И оба они расхохотались.

— С химией — да, Алена Трофимовна. Не давалась она мне, на твердую тройку знал, не больше. Ну четверочку иногда поставят. А географию я как раз любил, да географ у нас был такой, что если бы не учитель, то и трепку можно было дать.

— Что же он?

— А-а, что и за учитель. Как червяк. Мы так его и прозвали. Все подсматривал за нами, подслушивал. Подойдет сзади тихонечко и стоит, ушами шевелит. В девятом классе я ему и сказал напрямую. Ребята с девчонками засмеялись, он покраснел, ну и… злопамятным оказался, отыгрался на мне. А я и не обижаюсь. Пусть…

— Ты когда со службы вернулся, что-то про учебу говорил.

— Да я поступать собирался, уж и готовиться начал, а потом остыл как-то. Мать жалко оставлять. Из армии ждала меня три года, письма писала.

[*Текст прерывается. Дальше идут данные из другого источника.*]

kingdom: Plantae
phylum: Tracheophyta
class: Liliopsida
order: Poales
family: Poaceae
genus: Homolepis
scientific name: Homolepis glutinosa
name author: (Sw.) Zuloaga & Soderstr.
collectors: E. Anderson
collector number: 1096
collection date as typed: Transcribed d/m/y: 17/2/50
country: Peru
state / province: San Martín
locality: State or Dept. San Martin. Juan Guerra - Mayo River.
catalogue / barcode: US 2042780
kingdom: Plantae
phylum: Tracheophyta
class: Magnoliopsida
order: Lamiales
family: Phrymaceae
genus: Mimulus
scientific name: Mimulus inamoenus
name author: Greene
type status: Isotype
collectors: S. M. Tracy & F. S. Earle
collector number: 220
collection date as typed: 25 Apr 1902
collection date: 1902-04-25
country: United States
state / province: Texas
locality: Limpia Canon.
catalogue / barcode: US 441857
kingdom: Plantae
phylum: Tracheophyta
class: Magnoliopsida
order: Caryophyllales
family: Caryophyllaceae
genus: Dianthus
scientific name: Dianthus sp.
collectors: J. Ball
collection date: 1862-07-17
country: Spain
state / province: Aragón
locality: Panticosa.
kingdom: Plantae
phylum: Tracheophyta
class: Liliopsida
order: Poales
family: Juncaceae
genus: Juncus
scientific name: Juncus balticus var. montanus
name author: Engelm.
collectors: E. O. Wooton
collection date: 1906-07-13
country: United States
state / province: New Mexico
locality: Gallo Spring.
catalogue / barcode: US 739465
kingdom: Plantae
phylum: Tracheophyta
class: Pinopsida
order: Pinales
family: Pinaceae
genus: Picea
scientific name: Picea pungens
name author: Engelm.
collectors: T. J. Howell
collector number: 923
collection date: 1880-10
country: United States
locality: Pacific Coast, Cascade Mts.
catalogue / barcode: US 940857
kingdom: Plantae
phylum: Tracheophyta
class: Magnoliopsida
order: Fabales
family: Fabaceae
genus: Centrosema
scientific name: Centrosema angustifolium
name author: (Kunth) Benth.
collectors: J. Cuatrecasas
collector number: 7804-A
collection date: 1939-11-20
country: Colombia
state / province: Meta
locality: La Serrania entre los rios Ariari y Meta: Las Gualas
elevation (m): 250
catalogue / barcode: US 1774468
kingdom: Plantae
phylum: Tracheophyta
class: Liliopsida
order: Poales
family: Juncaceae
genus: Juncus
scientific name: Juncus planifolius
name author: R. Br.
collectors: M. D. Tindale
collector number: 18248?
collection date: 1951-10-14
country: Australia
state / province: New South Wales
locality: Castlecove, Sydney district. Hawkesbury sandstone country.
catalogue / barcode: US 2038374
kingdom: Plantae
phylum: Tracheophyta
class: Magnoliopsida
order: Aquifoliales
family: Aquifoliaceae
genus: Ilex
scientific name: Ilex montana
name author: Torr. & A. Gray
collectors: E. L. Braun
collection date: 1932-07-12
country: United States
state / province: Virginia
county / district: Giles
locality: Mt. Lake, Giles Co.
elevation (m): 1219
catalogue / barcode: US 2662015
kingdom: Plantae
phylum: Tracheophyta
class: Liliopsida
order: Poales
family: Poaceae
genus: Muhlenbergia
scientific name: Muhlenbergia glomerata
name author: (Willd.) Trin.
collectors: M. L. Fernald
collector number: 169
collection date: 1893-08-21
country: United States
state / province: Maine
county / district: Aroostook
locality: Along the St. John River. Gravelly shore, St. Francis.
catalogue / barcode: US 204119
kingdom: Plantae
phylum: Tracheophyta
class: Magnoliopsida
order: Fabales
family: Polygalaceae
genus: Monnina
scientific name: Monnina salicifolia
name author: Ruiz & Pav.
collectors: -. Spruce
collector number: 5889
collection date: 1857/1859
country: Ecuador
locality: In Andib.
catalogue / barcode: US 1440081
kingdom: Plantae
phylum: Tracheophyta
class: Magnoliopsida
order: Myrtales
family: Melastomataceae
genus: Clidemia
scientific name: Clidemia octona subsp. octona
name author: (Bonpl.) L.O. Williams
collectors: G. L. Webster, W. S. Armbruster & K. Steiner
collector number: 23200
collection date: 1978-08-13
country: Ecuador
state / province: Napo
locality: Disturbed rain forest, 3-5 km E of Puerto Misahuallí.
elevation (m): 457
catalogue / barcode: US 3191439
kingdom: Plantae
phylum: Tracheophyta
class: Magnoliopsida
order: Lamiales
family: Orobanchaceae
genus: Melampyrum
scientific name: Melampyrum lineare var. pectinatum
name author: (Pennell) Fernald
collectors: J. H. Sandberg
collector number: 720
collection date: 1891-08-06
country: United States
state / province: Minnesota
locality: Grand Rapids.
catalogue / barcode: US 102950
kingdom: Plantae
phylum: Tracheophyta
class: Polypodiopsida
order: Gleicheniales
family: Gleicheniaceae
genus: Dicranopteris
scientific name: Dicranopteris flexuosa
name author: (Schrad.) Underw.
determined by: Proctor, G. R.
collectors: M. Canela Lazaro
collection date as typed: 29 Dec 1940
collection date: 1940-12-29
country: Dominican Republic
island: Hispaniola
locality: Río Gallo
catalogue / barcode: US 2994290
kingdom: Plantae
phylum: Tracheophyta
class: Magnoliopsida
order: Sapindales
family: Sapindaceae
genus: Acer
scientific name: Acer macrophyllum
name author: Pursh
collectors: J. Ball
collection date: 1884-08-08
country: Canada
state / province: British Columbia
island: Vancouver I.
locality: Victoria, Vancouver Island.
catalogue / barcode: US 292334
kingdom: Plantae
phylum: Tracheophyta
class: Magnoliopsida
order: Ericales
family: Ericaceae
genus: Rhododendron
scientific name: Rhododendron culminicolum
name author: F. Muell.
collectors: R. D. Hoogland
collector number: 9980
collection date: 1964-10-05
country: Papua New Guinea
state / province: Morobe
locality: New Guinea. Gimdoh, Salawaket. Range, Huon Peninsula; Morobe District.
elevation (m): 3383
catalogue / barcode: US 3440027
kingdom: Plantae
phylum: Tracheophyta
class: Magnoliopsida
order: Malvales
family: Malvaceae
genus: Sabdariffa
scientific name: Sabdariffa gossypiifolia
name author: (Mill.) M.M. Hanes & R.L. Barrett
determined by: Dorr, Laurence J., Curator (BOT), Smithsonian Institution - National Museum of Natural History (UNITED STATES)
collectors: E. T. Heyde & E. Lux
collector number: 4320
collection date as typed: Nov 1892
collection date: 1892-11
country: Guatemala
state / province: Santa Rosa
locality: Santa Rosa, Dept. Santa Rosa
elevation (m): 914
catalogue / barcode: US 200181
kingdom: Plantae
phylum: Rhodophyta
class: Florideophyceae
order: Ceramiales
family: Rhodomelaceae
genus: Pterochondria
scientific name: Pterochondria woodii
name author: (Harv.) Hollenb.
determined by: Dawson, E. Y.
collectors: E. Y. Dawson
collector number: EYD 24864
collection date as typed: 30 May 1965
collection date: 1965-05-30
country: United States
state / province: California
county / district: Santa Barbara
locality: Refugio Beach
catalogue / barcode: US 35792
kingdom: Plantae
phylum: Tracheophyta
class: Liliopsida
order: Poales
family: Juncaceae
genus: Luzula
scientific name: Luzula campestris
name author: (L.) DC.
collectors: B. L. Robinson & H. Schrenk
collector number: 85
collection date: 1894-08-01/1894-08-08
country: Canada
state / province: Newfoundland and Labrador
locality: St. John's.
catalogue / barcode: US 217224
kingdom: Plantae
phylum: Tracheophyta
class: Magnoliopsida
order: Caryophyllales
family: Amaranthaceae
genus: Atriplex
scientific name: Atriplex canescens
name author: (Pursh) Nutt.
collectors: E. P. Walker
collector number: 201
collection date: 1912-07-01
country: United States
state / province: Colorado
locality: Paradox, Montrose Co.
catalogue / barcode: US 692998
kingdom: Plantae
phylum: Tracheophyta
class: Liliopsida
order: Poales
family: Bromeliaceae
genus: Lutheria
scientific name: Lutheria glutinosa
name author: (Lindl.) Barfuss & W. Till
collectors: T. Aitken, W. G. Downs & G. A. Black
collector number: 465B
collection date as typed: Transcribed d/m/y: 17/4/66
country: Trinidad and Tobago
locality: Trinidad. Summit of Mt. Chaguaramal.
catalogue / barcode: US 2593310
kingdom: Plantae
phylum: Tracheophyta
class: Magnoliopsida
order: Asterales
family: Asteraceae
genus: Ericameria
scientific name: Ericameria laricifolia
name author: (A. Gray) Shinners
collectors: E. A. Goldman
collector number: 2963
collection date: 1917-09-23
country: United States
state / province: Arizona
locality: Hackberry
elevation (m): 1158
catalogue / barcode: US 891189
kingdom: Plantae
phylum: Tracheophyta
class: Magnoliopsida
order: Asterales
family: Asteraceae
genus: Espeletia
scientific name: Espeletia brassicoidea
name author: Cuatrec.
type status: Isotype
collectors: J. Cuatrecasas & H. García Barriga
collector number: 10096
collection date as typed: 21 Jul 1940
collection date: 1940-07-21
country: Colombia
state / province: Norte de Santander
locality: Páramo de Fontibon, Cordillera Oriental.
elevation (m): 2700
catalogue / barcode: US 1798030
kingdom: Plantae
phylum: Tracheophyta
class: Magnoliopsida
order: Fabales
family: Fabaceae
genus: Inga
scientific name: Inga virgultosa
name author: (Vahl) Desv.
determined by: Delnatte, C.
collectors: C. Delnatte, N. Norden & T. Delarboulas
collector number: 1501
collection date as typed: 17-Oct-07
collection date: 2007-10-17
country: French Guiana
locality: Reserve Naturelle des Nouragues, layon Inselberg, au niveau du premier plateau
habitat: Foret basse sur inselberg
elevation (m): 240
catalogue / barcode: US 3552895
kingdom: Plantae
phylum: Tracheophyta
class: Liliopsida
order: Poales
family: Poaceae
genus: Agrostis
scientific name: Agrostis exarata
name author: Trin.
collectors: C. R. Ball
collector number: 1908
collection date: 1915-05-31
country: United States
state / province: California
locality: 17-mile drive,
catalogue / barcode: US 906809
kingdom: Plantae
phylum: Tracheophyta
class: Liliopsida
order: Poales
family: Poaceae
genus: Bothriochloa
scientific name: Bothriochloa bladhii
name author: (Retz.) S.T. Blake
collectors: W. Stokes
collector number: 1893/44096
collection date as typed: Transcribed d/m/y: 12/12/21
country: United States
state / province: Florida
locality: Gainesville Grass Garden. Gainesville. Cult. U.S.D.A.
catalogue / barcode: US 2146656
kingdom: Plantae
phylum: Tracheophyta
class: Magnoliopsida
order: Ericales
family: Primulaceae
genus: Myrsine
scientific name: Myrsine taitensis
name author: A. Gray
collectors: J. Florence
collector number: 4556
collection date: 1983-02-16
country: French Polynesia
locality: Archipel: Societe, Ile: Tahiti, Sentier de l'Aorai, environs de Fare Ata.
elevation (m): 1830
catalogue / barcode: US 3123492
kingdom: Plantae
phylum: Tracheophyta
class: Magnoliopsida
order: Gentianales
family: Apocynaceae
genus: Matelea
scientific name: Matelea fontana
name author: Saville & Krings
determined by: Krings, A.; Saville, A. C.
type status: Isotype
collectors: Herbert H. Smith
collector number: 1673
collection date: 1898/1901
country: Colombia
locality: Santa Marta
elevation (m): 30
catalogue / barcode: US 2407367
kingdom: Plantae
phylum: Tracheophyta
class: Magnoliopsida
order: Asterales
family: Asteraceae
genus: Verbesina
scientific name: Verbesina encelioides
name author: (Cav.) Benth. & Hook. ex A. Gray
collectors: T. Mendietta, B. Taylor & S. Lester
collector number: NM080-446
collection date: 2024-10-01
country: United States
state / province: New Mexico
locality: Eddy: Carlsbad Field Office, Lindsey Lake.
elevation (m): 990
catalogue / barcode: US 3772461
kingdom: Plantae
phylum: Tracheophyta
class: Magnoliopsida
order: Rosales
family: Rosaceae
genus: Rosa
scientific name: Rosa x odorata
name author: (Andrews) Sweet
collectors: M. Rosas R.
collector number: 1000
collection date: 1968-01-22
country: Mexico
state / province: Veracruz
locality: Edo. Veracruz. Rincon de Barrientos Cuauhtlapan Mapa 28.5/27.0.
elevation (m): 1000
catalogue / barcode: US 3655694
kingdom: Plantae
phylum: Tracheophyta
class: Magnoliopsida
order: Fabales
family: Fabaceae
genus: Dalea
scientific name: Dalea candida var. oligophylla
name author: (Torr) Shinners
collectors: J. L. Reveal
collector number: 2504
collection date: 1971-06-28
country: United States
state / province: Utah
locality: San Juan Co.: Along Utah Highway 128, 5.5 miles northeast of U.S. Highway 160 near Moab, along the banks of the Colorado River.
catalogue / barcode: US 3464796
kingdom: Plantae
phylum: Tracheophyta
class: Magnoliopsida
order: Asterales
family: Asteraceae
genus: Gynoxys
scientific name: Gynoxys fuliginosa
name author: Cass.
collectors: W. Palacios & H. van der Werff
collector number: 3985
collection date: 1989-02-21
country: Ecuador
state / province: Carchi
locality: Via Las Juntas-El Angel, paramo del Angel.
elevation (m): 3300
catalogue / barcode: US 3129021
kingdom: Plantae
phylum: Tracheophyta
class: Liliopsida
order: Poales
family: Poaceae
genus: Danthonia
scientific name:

Уедь еще на пять лет в город на учебу — замрет с тоски.

— Так ты совсем передумал поступать?

— Передумать не передумал, — Генка задержал навильник над головой, с улыбкой смотрел на Алену снизу, — да все никак не могу решить, что делать сначала: подготовиться и поступить на заочное отделение, на географический, скажем, факультет, а потом жениться, или сначала жениться, а после уж и поступать заочно. Как вот ты считаешь, Алена Трофимовна?

— Поступать нужно сначала, конечно, что ты, — Алена, помогая себе граблями, набивала середину стога. — Поступать, какой разговор. Женишься — заботы иные появятся, ребенок родится — не до поступления будет. А ты поступи, поучись годок, чтоб студентом себя почувствовать, а тогда уже все остальное. Так ты на географический решился, да?